Problem to solve: Reproduce the following material verbatim, keeping every line in its original order.

Record excerpts:
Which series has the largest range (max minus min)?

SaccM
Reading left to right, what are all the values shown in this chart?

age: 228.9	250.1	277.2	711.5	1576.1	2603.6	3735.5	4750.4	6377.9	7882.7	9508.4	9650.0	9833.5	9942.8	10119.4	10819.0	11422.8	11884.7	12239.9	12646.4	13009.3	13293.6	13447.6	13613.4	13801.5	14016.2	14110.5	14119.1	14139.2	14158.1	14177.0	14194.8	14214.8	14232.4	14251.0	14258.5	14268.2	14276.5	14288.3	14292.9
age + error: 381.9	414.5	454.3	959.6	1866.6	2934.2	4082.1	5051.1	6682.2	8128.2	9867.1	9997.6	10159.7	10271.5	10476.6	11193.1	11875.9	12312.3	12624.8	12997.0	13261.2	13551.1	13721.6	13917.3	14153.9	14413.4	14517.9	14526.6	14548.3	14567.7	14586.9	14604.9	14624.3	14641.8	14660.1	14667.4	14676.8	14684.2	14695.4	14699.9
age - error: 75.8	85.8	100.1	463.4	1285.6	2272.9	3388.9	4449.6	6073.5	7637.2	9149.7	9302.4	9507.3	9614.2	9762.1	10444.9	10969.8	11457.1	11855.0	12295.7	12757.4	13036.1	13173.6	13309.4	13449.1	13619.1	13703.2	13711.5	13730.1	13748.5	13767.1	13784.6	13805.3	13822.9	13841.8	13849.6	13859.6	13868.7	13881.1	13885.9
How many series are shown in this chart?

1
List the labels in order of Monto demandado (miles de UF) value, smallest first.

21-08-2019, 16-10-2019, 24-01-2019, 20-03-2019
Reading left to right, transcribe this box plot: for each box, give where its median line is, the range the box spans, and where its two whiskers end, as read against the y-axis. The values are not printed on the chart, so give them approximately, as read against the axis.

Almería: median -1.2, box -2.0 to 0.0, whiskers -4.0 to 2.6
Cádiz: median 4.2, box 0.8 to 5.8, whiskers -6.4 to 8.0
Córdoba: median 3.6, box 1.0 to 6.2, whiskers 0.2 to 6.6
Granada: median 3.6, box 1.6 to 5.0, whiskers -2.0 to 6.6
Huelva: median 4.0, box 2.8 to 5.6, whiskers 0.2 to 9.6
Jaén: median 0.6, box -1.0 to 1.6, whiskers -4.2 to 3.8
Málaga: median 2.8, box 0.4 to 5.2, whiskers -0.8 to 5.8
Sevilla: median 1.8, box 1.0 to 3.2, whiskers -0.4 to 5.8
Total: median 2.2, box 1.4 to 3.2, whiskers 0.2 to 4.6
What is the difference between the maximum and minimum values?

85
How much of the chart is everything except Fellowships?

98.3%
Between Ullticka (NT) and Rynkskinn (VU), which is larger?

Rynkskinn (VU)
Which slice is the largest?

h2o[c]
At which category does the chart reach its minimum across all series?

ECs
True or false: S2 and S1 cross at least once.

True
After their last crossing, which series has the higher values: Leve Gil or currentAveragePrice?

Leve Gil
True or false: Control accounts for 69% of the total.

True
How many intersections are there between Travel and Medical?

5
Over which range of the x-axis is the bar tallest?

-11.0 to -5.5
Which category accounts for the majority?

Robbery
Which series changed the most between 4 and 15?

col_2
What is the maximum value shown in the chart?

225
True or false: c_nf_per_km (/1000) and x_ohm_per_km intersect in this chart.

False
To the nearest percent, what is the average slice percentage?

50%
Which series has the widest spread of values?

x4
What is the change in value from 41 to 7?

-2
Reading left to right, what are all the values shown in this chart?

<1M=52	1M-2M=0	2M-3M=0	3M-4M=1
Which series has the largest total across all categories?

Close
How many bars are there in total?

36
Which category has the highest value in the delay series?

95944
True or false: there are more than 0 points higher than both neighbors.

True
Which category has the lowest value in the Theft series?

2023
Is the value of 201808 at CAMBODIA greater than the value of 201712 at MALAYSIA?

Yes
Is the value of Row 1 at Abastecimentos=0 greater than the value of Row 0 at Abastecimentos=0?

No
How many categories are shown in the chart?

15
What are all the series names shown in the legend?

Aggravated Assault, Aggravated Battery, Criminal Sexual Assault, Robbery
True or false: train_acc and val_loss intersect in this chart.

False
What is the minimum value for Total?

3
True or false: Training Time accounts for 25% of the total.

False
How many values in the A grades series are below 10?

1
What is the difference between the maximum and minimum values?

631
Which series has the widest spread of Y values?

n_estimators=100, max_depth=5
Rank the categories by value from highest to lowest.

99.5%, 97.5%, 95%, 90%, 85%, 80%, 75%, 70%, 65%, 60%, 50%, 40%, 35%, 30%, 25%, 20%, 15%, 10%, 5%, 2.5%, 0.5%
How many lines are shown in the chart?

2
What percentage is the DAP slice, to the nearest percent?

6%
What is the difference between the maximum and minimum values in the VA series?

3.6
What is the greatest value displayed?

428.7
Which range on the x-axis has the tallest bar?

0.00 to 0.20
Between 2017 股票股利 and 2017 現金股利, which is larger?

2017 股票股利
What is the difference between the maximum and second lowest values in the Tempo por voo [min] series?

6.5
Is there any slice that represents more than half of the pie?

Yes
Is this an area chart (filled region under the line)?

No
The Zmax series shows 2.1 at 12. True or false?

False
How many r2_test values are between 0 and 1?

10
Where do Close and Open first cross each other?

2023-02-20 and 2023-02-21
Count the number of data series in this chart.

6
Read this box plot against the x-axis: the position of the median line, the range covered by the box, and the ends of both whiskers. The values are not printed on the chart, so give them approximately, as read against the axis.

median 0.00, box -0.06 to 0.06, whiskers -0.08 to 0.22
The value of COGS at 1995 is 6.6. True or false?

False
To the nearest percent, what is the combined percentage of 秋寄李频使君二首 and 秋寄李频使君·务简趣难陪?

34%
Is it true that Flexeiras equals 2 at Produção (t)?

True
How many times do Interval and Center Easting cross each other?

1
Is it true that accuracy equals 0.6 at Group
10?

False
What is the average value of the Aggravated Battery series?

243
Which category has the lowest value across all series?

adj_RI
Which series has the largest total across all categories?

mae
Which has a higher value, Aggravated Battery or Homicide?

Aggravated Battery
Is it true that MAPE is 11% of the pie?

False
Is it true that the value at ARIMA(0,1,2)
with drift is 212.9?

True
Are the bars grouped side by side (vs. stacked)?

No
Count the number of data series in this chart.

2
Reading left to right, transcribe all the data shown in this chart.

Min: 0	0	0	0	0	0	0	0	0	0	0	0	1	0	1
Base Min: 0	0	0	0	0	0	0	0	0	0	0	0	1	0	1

Solved problem:
Which series has the largest range (max minus min)?

SaccM
Reading left to right, what are all the values shown in this chart?

age: 228.9	250.1	277.2	711.5	1576.1	2603.6	3735.5	4750.4	6377.9	7882.7	9508.4	9650.0	9833.5	9942.8	10119.4	10819.0	11422.8	11884.7	12239.9	12646.4	13009.3	13293.6	13447.6	13613.4	13801.5	14016.2	14110.5	14119.1	14139.2	14158.1	14177.0	14194.8	14214.8	14232.4	14251.0	14258.5	14268.2	14276.5	14288.3	14292.9
age + error: 381.9	414.5	454.3	959.6	1866.6	2934.2	4082.1	5051.1	6682.2	8128.2	9867.1	9997.6	10159.7	10271.5	10476.6	11193.1	11875.9	12312.3	12624.8	12997.0	13261.2	13551.1	13721.6	13917.3	14153.9	14413.4	14517.9	14526.6	14548.3	14567.7	14586.9	14604.9	14624.3	14641.8	14660.1	14667.4	14676.8	14684.2	14695.4	14699.9
age - error: 75.8	85.8	100.1	463.4	1285.6	2272.9	3388.9	4449.6	6073.5	7637.2	9149.7	9302.4	9507.3	9614.2	9762.1	10444.9	10969.8	11457.1	11855.0	12295.7	12757.4	13036.1	13173.6	13309.4	13449.1	13619.1	13703.2	13711.5	13730.1	13748.5	13767.1	13784.6	13805.3	13822.9	13841.8	13849.6	13859.6	13868.7	13881.1	13885.9
How many series are shown in this chart?

1
List the labels in order of Monto demandado (miles de UF) value, smallest first.

21-08-2019, 16-10-2019, 24-01-2019, 20-03-2019
Reading left to right, transcribe this box plot: for each box, give where its median line is, the range the box spans, and where its two whiskers end, as read against the y-axis. The values are not printed on the chart, so give them approximately, as read against the axis.

Almería: median -1.2, box -2.0 to 0.0, whiskers -4.0 to 2.6
Cádiz: median 4.2, box 0.8 to 5.8, whiskers -6.4 to 8.0
Córdoba: median 3.6, box 1.0 to 6.2, whiskers 0.2 to 6.6
Granada: median 3.6, box 1.6 to 5.0, whiskers -2.0 to 6.6
Huelva: median 4.0, box 2.8 to 5.6, whiskers 0.2 to 9.6
Jaén: median 0.6, box -1.0 to 1.6, whiskers -4.2 to 3.8
Málaga: median 2.8, box 0.4 to 5.2, whiskers -0.8 to 5.8
Sevilla: median 1.8, box 1.0 to 3.2, whiskers -0.4 to 5.8
Total: median 2.2, box 1.4 to 3.2, whiskers 0.2 to 4.6
What is the difference between the maximum and minimum values?

85
How much of the chart is everything except Fellowships?

98.3%
Between Ullticka (NT) and Rynkskinn (VU), which is larger?

Rynkskinn (VU)
Which slice is the largest?

h2o[c]
At which category does the chart reach its minimum across all series?

ECs
True or false: S2 and S1 cross at least once.

True
After their last crossing, which series has the higher values: Leve Gil or currentAveragePrice?

Leve Gil
True or false: Control accounts for 69% of the total.

True
How many intersections are there between Travel and Medical?

5
Over which range of the x-axis is the bar tallest?

-11.0 to -5.5
Which category accounts for the majority?

Robbery
Which series changed the most between 4 and 15?

col_2
What is the maximum value shown in the chart?

225
True or false: c_nf_per_km (/1000) and x_ohm_per_km intersect in this chart.

False
To the nearest percent, what is the average slice percentage?

50%
Which series has the widest spread of values?

x4
What is the change in value from 41 to 7?

-2
Reading left to right, what are all the values shown in this chart?

<1M=52	1M-2M=0	2M-3M=0	3M-4M=1
Which series has the largest total across all categories?

Close
How many bars are there in total?

36
Which category has the highest value in the delay series?

95944
True or false: there are more than 0 points higher than both neighbors.

True
Which category has the lowest value in the Theft series?

2023
Is the value of 201808 at CAMBODIA greater than the value of 201712 at MALAYSIA?

Yes
Is the value of Row 1 at Abastecimentos=0 greater than the value of Row 0 at Abastecimentos=0?

No
How many categories are shown in the chart?

15
What are all the series names shown in the legend?

Aggravated Assault, Aggravated Battery, Criminal Sexual Assault, Robbery
True or false: train_acc and val_loss intersect in this chart.

False
What is the minimum value for Total?

3
True or false: Training Time accounts for 25% of the total.

False
How many values in the A grades series are below 10?

1
What is the difference between the maximum and minimum values?

631
Which series has the widest spread of Y values?

n_estimators=100, max_depth=5
Rank the categories by value from highest to lowest.

99.5%, 97.5%, 95%, 90%, 85%, 80%, 75%, 70%, 65%, 60%, 50%, 40%, 35%, 30%, 25%, 20%, 15%, 10%, 5%, 2.5%, 0.5%
How many lines are shown in the chart?

2
What percentage is the DAP slice, to the nearest percent?

6%
What is the difference between the maximum and minimum values in the VA series?

3.6
What is the greatest value displayed?

428.7
Which range on the x-axis has the tallest bar?

0.00 to 0.20
Between 2017 股票股利 and 2017 現金股利, which is larger?

2017 股票股利
What is the difference between the maximum and second lowest values in the Tempo por voo [min] series?

6.5
Is there any slice that represents more than half of the pie?

Yes
Is this an area chart (filled region under the line)?

No
The Zmax series shows 2.1 at 12. True or false?

False
How many r2_test values are between 0 and 1?

10
Where do Close and Open first cross each other?

2023-02-20 and 2023-02-21
Count the number of data series in this chart.

6
Read this box plot against the x-axis: the position of the median line, the range covered by the box, and the ends of both whiskers. The values are not printed on the chart, so give them approximately, as read against the axis.

median 0.00, box -0.06 to 0.06, whiskers -0.08 to 0.22
The value of COGS at 1995 is 6.6. True or false?

False
To the nearest percent, what is the combined percentage of 秋寄李频使君二首 and 秋寄李频使君·务简趣难陪?

34%
Is it true that Flexeiras equals 2 at Produção (t)?

True
How many times do Interval and Center Easting cross each other?

1
Is it true that accuracy equals 0.6 at Group
10?

False
What is the average value of the Aggravated Battery series?

243
Which category has the lowest value across all series?

adj_RI
Which series has the largest total across all categories?

mae
Which has a higher value, Aggravated Battery or Homicide?

Aggravated Battery
Is it true that MAPE is 11% of the pie?

False
Is it true that the value at ARIMA(0,1,2)
with drift is 212.9?

True
Are the bars grouped side by side (vs. stacked)?

No
Count the number of data series in this chart.

2
Reading left to right, transcribe all the data shown in this chart.

Min: 0	0	0	0	0	0	0	0	0	0	0	0	1	0	1
Base Min: 0	0	0	0	0	0	0	0	0	0	0	0	1	0	1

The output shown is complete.